(INPUT DATA)
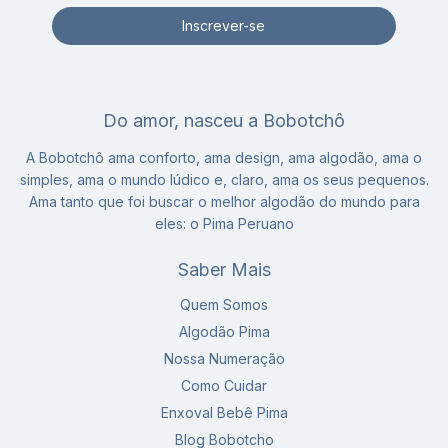
Do amor, nasceu a Bobotchô
A Bobotchô ama conforto, ama design, ama algodão, ama o
simples, ama o mundo lúdico e, claro, ama os seus pequenos.
Ama tanto que foi buscar o melhor algodão do mundo para
eles: o Pima Peruano
Saber Mais
Quem Somos
Algodão Pima
Nossa Numeração
Como Cuidar
Enxoval Bebê Pima
Blog Bobotcho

(REQUIRED WORK)
Please give all of the data again, exact and free of pictures.

(WRITTEN REPLY)
Do amor, nasceu a Bobotchô
A Bobotchô ama conforto, ama design, ama algodão, ama o
simples, ama o mundo lúdico e, claro, ama os seus pequenos.
Ama tanto que foi buscar o melhor algodão do mundo para
eles: o Pima Peruano
Saber Mais
Quem Somos
Algodão Pima
Nossa Numeração
Como Cuidar
Enxoval Bebê Pima
Blog Bobotcho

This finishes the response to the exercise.